• **EXERCISE REQUIREMENTS**:
- A) Name every component that the passage on mobile cloud security lists as part of the cloud elasticity service.
- B) Retype the part of the passage on mobile cloud security between "1. Acting as" and "monitoring MANET status.", inclusive.
- C) Continue the passage on mobile cloud security from its last sentence.
--- DOCUMENT PASSAGE ---
Their security framework is based on the assumption that the cloud elasticity service (CES), including the cloud manager, application manager, cloud node manager, and cloud fabric interface (CFI), is trustworthy. The security threats are categorized as threats to mobile devices, threats to cloud platform and application container, and threats to communication channels. The authors propose a framework with the following security objectives: Trustworthy weblet containers (VMs) on both device and cloud, authentication and secure session management needed for secure communication between weblets and multiple instantiation concurrently, authorization and access control enforcing weblets on the cloud to have the lowest privileges, and logging and auditing of weblets. MobiCloud [37] aims to provide a security services architecture for MANET clouds in three ways:

1. Acting as an intermediary for identity, key, and secure data access policy management.

2. Protect information belonging to mobile users by means of security isolations.

3. Assess risks by monitoring MANET status.
--- INFORMATION SUPPLIED ---
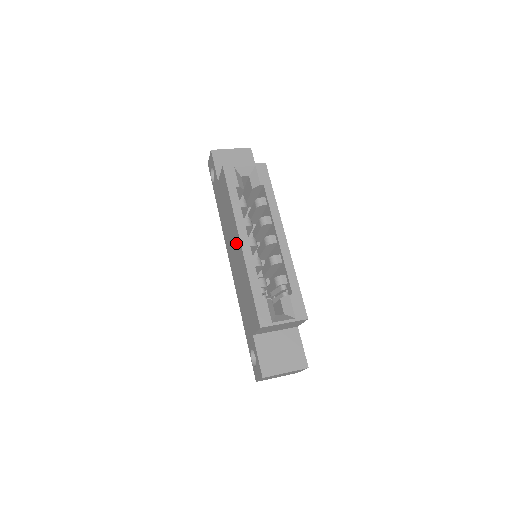
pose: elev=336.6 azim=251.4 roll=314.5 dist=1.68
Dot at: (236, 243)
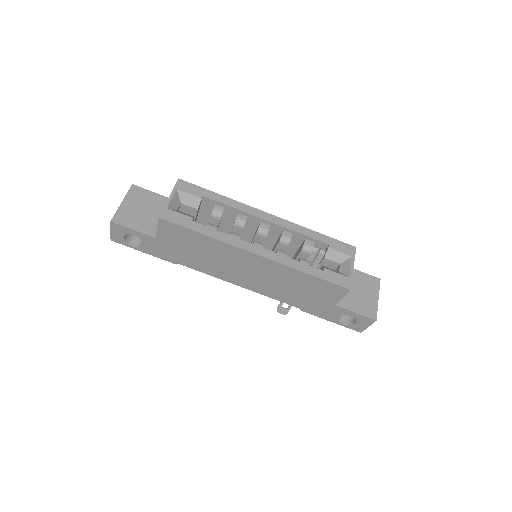
Dot at: (247, 261)
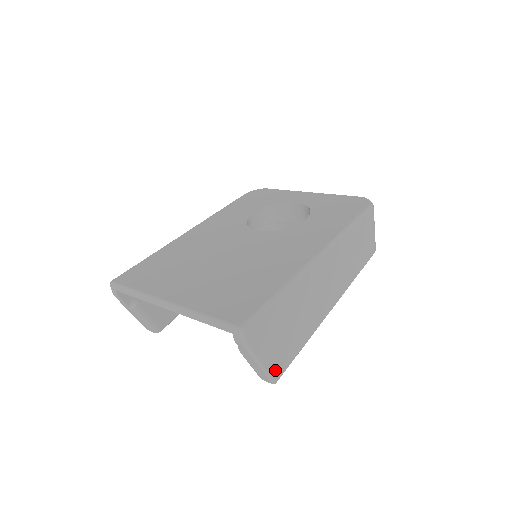
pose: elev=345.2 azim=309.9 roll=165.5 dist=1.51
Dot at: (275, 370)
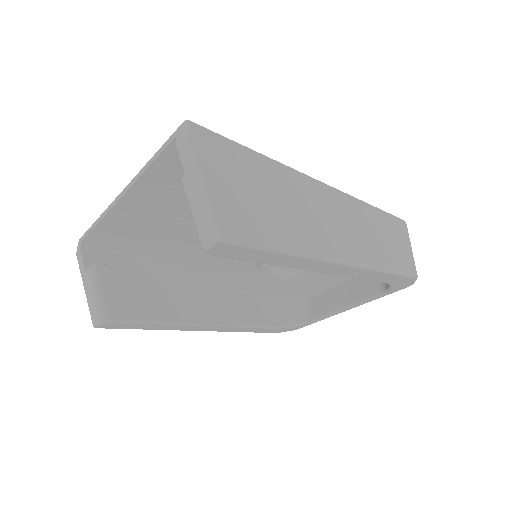
Dot at: (224, 219)
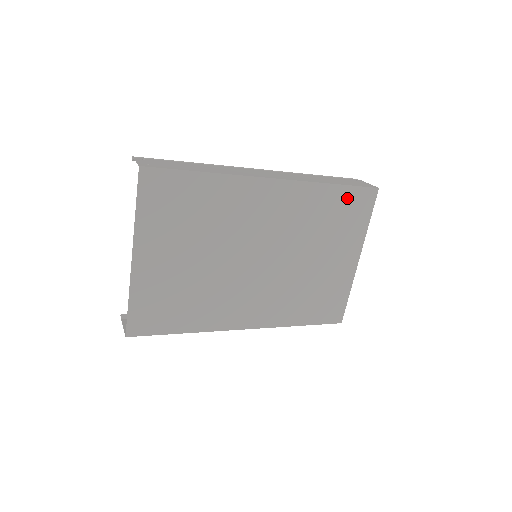
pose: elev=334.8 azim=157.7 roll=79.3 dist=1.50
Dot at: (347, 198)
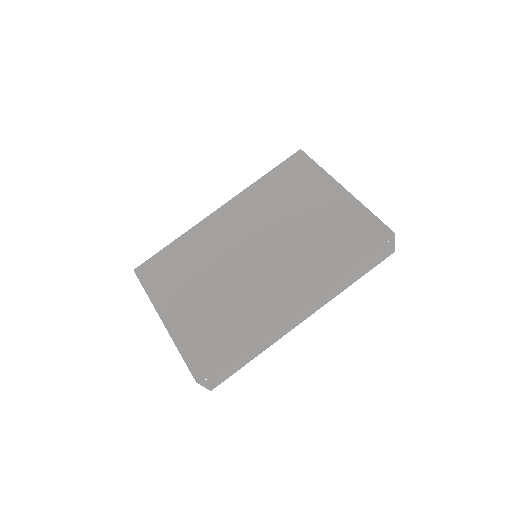
Dot at: (283, 173)
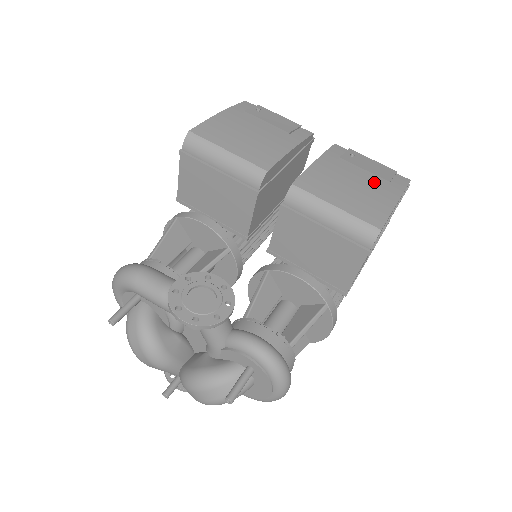
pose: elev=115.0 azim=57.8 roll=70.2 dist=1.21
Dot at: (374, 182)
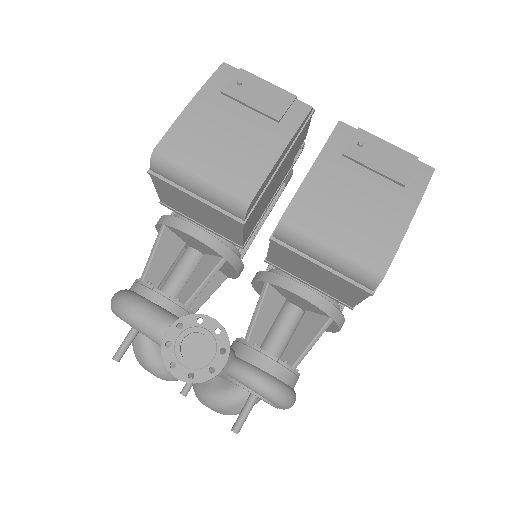
Dot at: (385, 189)
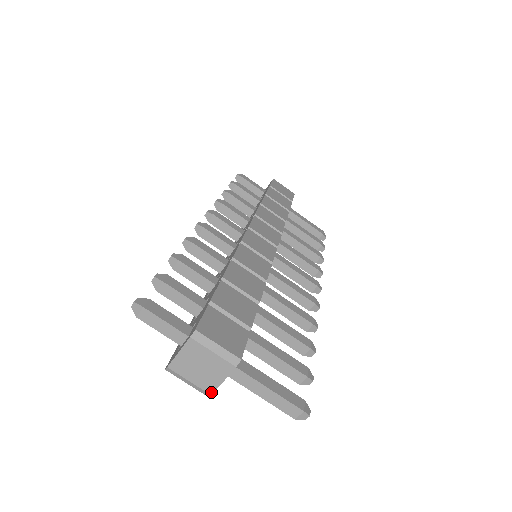
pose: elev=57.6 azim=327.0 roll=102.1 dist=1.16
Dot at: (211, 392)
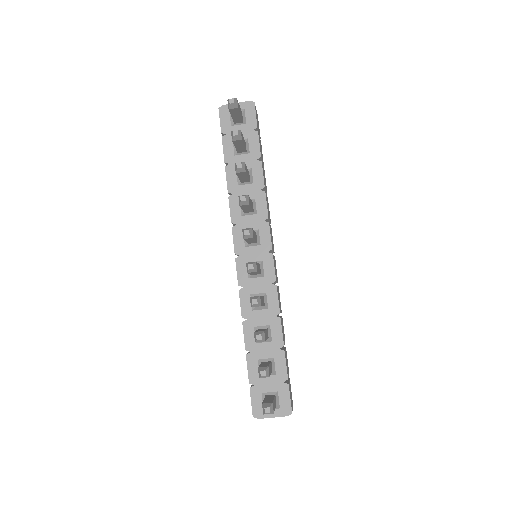
Dot at: occluded
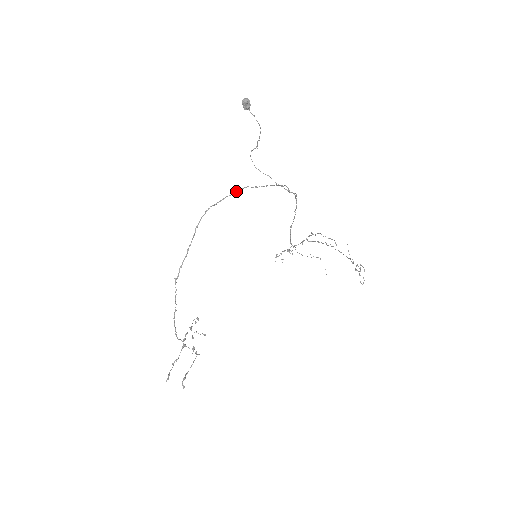
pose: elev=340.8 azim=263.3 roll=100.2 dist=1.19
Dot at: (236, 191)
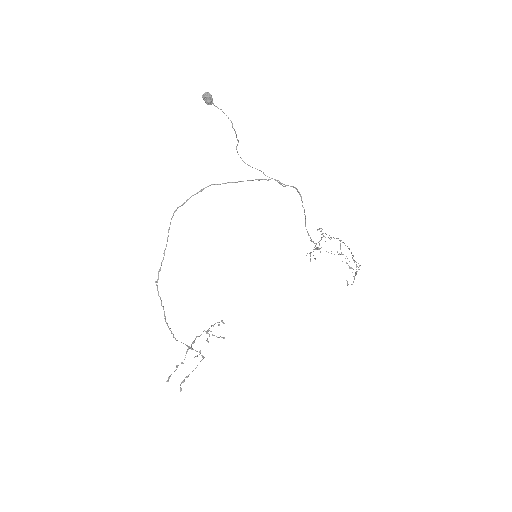
Dot at: (201, 190)
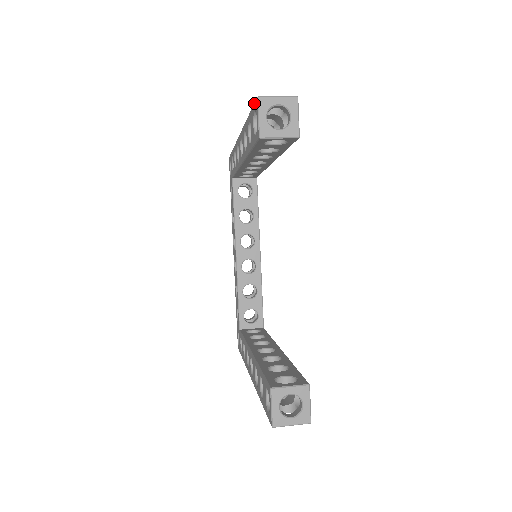
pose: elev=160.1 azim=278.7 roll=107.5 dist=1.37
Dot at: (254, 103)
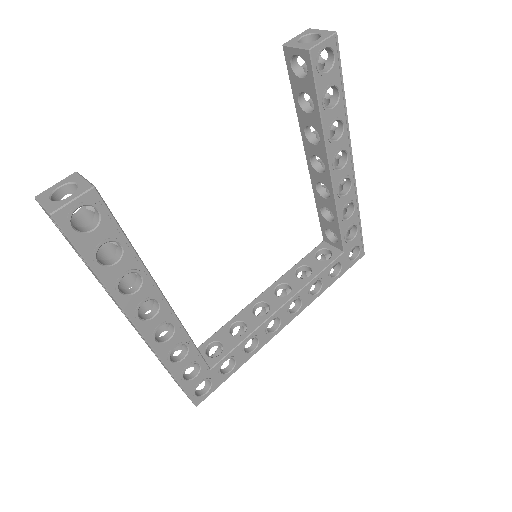
Dot at: occluded
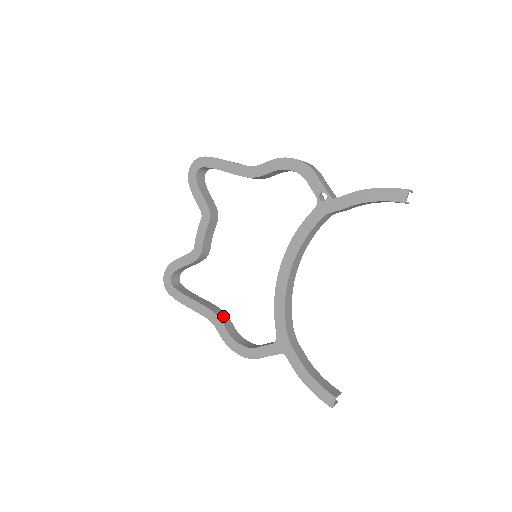
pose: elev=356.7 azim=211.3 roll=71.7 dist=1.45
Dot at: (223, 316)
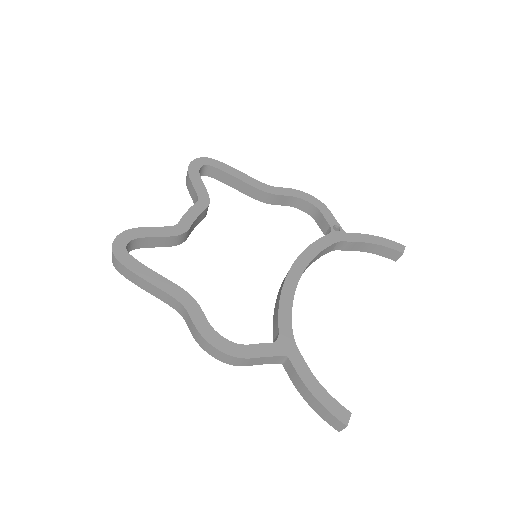
Dot at: occluded
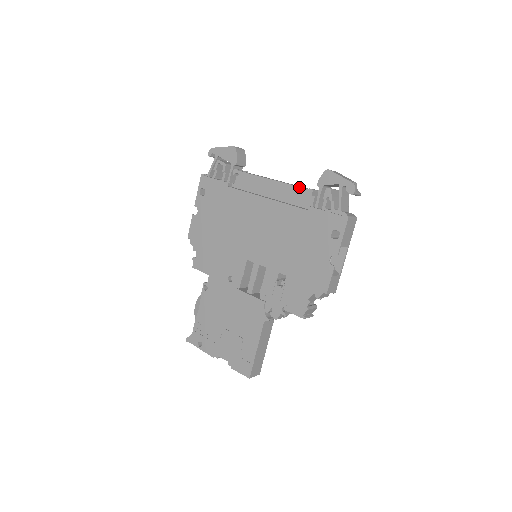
---
• **TASK RESULTS**:
- A)
- Cloud manager
- Application manager
- Cloud node manager
- Cloud fabric interface (CFI)

- B)
1. Acting as an intermediary for identity, key, and secure data access policy management.

2. Protect information belonging to mobile users by means of security isolations.

3. Assess risks by monitoring MANET status.

- C)
4.3. Privacy

As the recent incident regarding CarrierIQ being installed and collecting information from mobile phones [86] shows, it is important for mobile phone users to have transparency and choice. It is vital that any personal data that is shared is done so with users consent and that they can choose to opt out of any data collecting program at any time. In [87], Fahramair et al. present the following requirements of a mobile and ubiquitous system that satisfies user privacy: protection against misuse, identification of pirated datasets, adjustment of laws (to provide additional security under certain circumstances), and ease of use. These are valid requirements for a mobile cloud as well. Techniques of anonymous routing such as onion routing can also be used to provide privacy for mobile nodes in a decentralized mobile cloud. Examples exist in the p2p domain, such as [89–91]. However, there are certain overheads and a risk of unreliable delivery associated with most anonymous p2p routing protocols [92]. As a solution, the degree of anonymity should be flexible and depend on the context. In addition to an authorization scheme, users of the mobile cloud should also have the ability to change their privacy settings and dictate what information can be seen.

5. Context-awareness

Schilit et al. [94] describes the three important aspects of context as: the user’s location, other users in the vicinity, and the resources in the user’s environment. For example, in a mobile user’s perspective, ‘context’ means things such as lighting, noise level, network connectivity, communication costs, communication bandwidth, and even the social situation.

Significance of context-awareness for mobile clouds.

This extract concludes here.